▶ [TEXT SECTION]
+ + + + + + +
2. The process according to claim 1, wherein chlorinating agent is selected from
thionyl chloride, oxalyl chloride, Phosphorous trichloride, Phosphorous
pentachloride and Phosphorous oxychloride.
3. The process according to claim 2, wherein the chlorination reaction is carried
in the presence of a suitable solvent selected from alcohols (C1-4), ketones
(C3-6), organic solvents (C1-8 alkanes, dimethyl formamide, toluene, xylene),
halogenated organic solvents (methylene dichloride, ethylene dichloride),
ethers (methyl tertiary butyl ether, tetrahydrofuran, di-isopropyl ether ),
sulphoxides (dimethyl sulphoxide), esters (ethyl acetate, benzyl acetate,
isoamyl acetate), water and mixtures thereof.
4. The process according to claim 2 or 3, wherein the chlorination reaction is
carried at a temperature ranging from about 0°C to about 100°C, preferably
about 10°C to about 80°C, more preferably about 20° C. to about 50°C.
22
5. The process according to any of the preceding claims 1 to 4, wherein, the
crotonoyl chloride (IV) is not isolated.
6. The process according to claim 1, wherein the reaction of step b) is carried at a
temperature ranging from about 0°C to about 50°C, preferably about 10°C to
about 40°C, more preferably about 20°C to about 30°C.
7. The process according to claim 1, wherein the step b’) is carried in the presence
of a base selected from organic and inorganic bases such as sodium methoxide,
sodium t-butoxide, triethylamine, diisoproylamine and the like, in a solvent
selected from the group consisting of polar and nonpolar solvents.
8. The process according to claim 7, wherein the step b’) is carried at a
temperature ranging from about 0°C to about 100°C, preferably about 10°C to
about 80°C, more preferably about 30° C. to about 60°C.
9. The process according to claim 1, wherein the phase transfer catalyst is
selected from the group consisting of benzyl triethyl ammonium chloride,
tetrabutyl ammonium bromide, aliquat 336, benzyl trimethyl ammonium
chloride, methyl tricapryl ammonium chloride, methyl tributyl ammonium
chloride, and methyl trioctyl ammonium chloride or mixtures thereof.
+ + + + + + +
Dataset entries
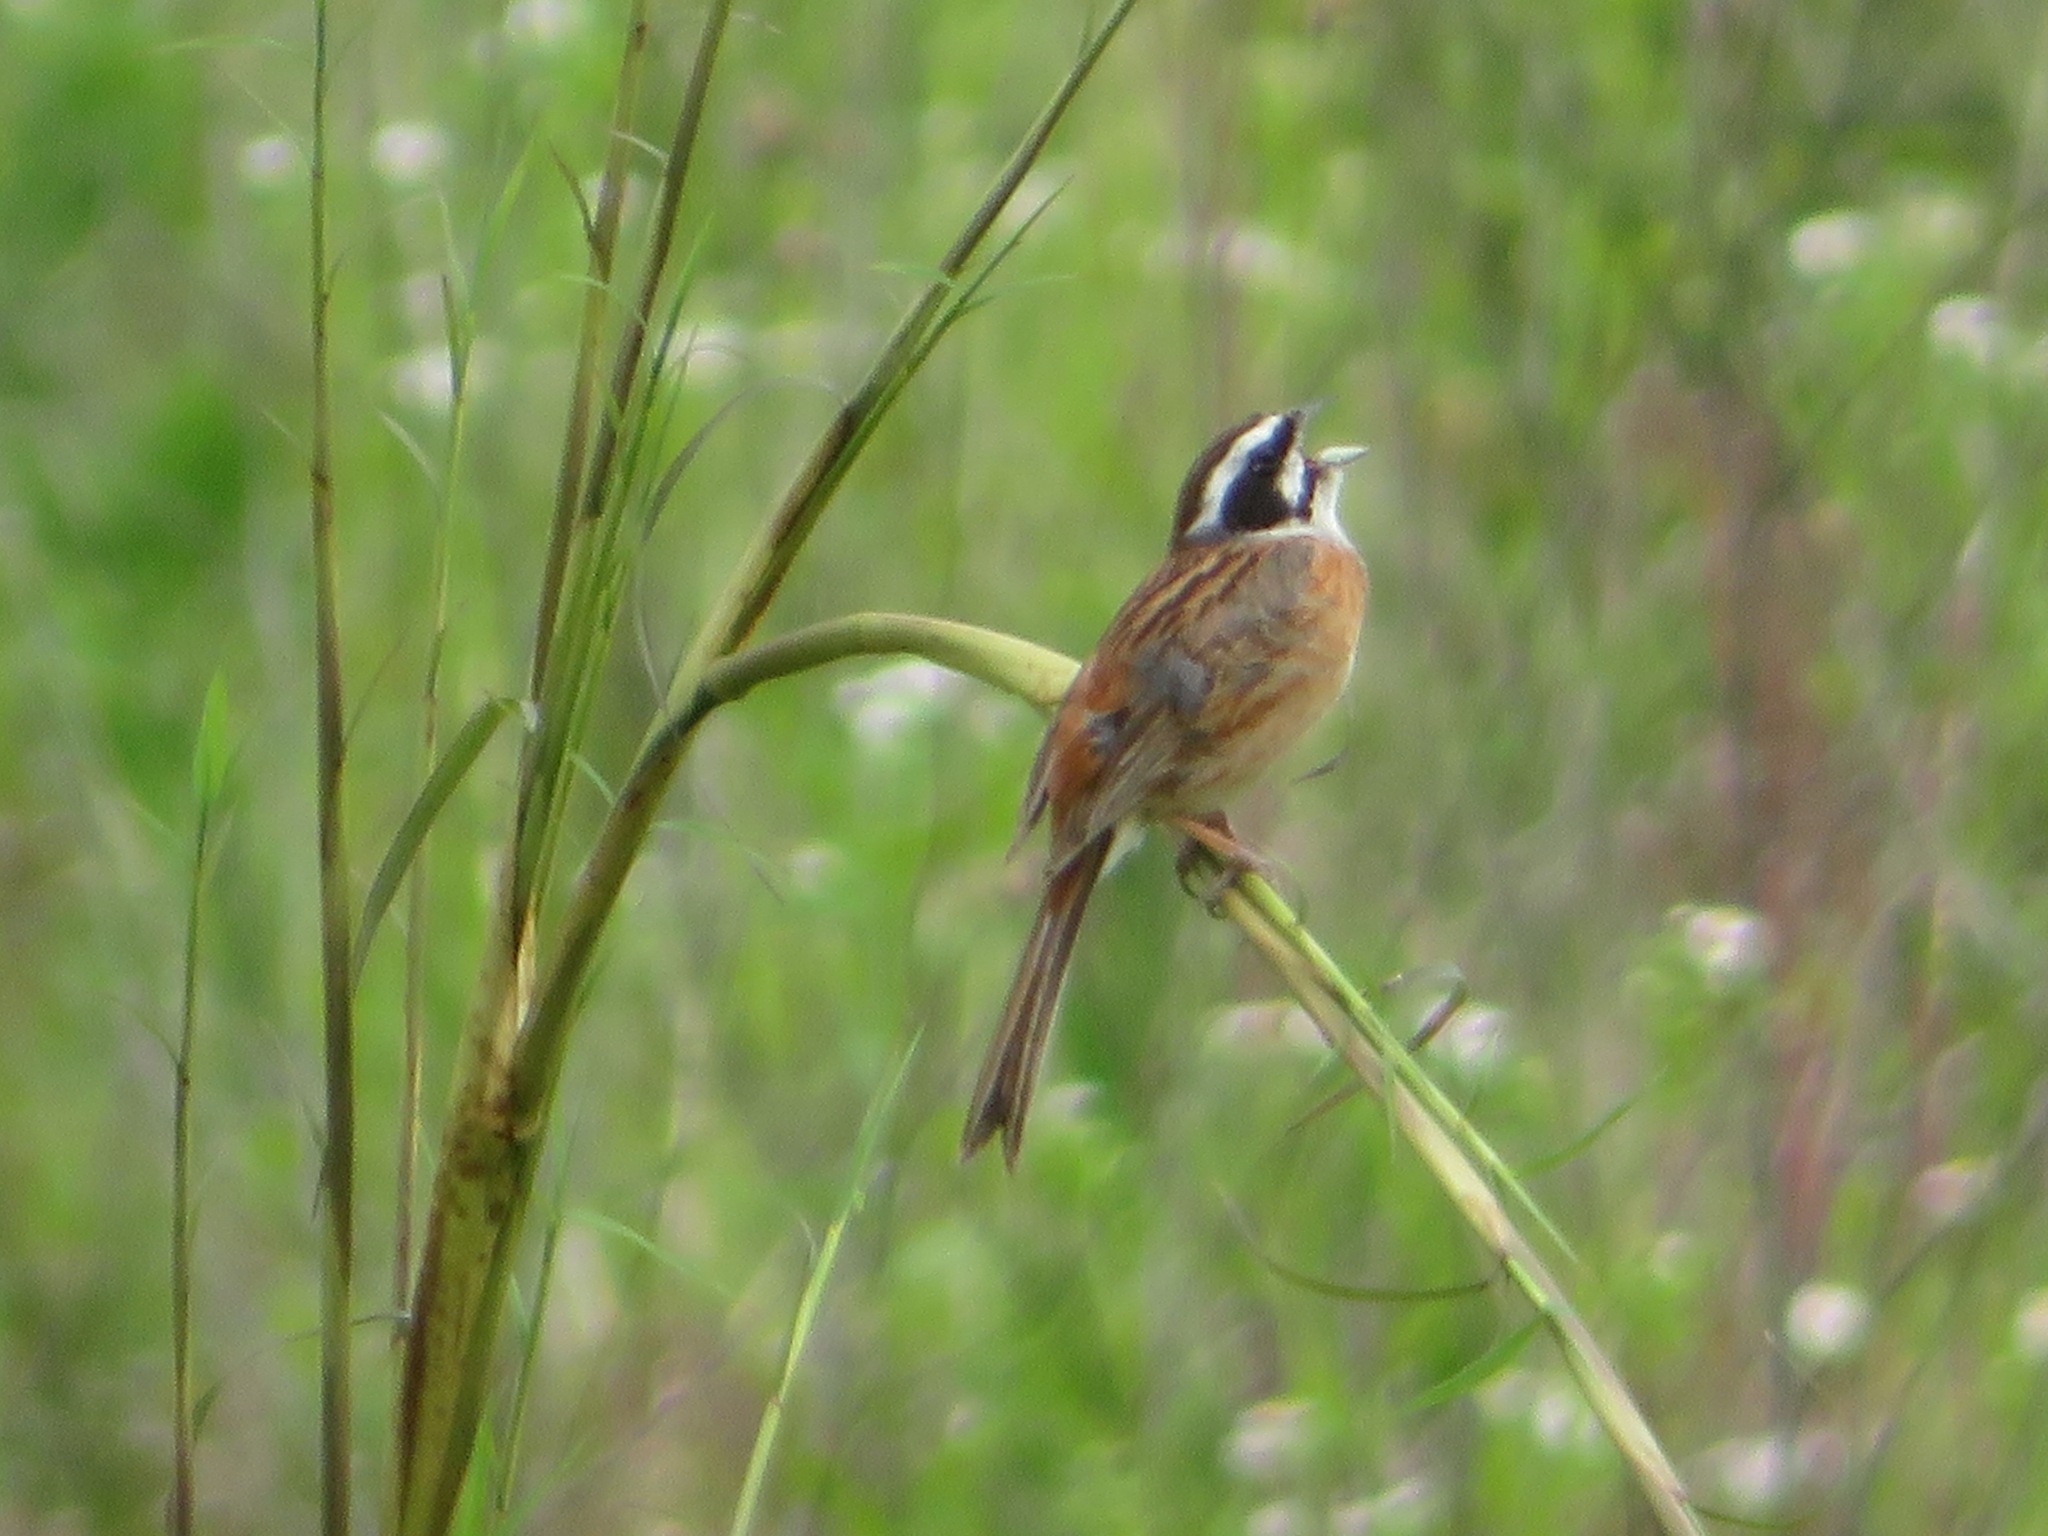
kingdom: Animalia
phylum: Chordata
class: Aves
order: Passeriformes
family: Emberizidae
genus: Emberiza
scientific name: Emberiza cioides
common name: Meadow bunting
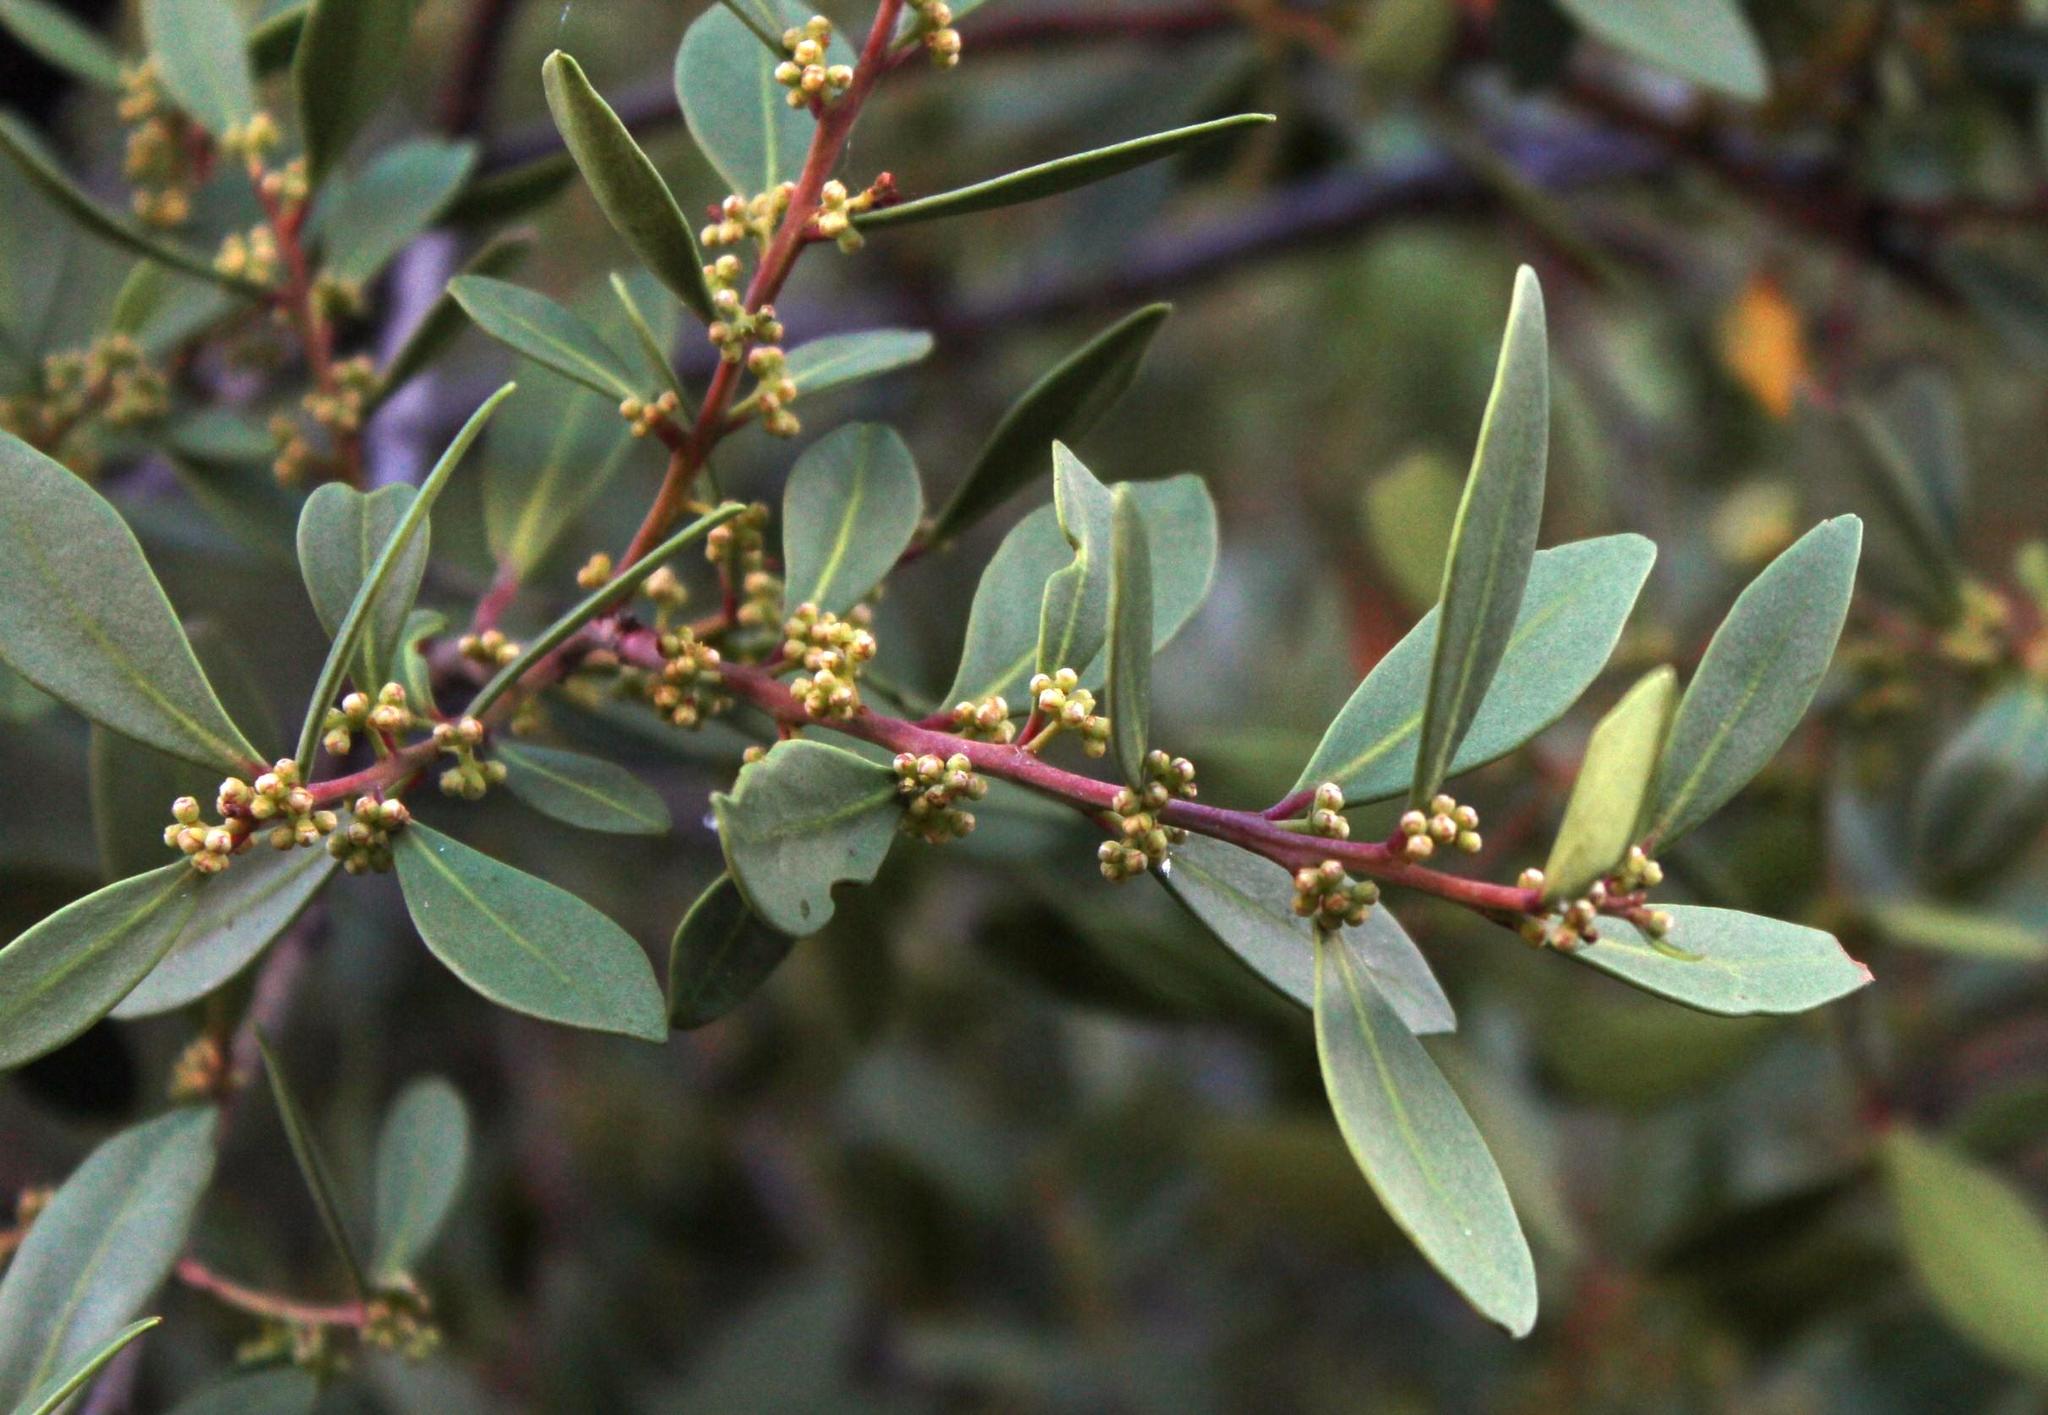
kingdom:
+ + + + + + +
▶ [WORK ITEM A]
In the patent claims, what is the most preferred temperature range for the reaction of step b)?
▶ [WORK ITEM B]
Rewrite the part of the patent claims that opens with the words containing "4. The process" and closes with "to about 50°C.", changing "chlorination reaction" to "chlorination step".
▶ [WORK ITEM C]
Continue the patent claims from the point where they stop.

▶ [EXERCISE RESULT A]
About 20°C to about 30°C.

▶ [EXERCISE RESULT B]
4. The process according to claim 2 or 3, wherein the chlorination step is
carried at a temperature ranging from about 0°C to about 100°C, preferably
about 10°C to about 80°C, more preferably about 20° C. to about 50°C.

▶ [EXERCISE RESULT C]
10. The process according to claim 1, wherein the pH of the reaction mass in step
c) is maintained by using a suitable base selected from the group consisting of
one or more of alkali metal hydroxide, metal amides, metal alkoxides, amine
bases, and alkali metal hydrides.
11. The process according to any of the claims claim 9 or claim 10, wherein the
reaction is performed in the presence of a suitable solvent selected from DMSO,
DMF, or mixtures thereof; at a temperature ranging from about 0°C to about
50°C, preferably about 10°C to about 40°C, more preferably about 20°C to
about 30°C.
23
12. The process according to claim 1, wherein the crystallization solvent is selected
from polar solvent and nonpolar solvents selected from the group consisting of
toluene, ethanol, IPA, ethyl acetate acetone and mixture thereof.
13. Substantially pure piperine having a purity of greater than 99.5%.
14. Substantially pure piperine having a purity of greater than 99.7%.
15. Substantially pure piperine having a purity of greater than 99.9%.
16. Substantially pure piperine having HPLC purity of greater than 99.5% and
isomeric purity of greater than 99%.
17. Substantially pure piperine having HPLC purity of greater than 99.5% and
isomeric purity of greater than 99%, according to claim 16, wherein genotoxic
impurities are individually and collectively below 50 ppm and meeting the ICH
guidelines.
18. A substantially pure crystalline piperine having a purity greater than 99.5% is
characterized by at least one of;
a) X-ray powder diffraction(XRPD) substantially as shown in figure 1;
b) IR substantially as shown in figure 2; and
c) DSC substantially as shown in figure 3.
19. A pharmaceutical composition comprising substantially pure piperine.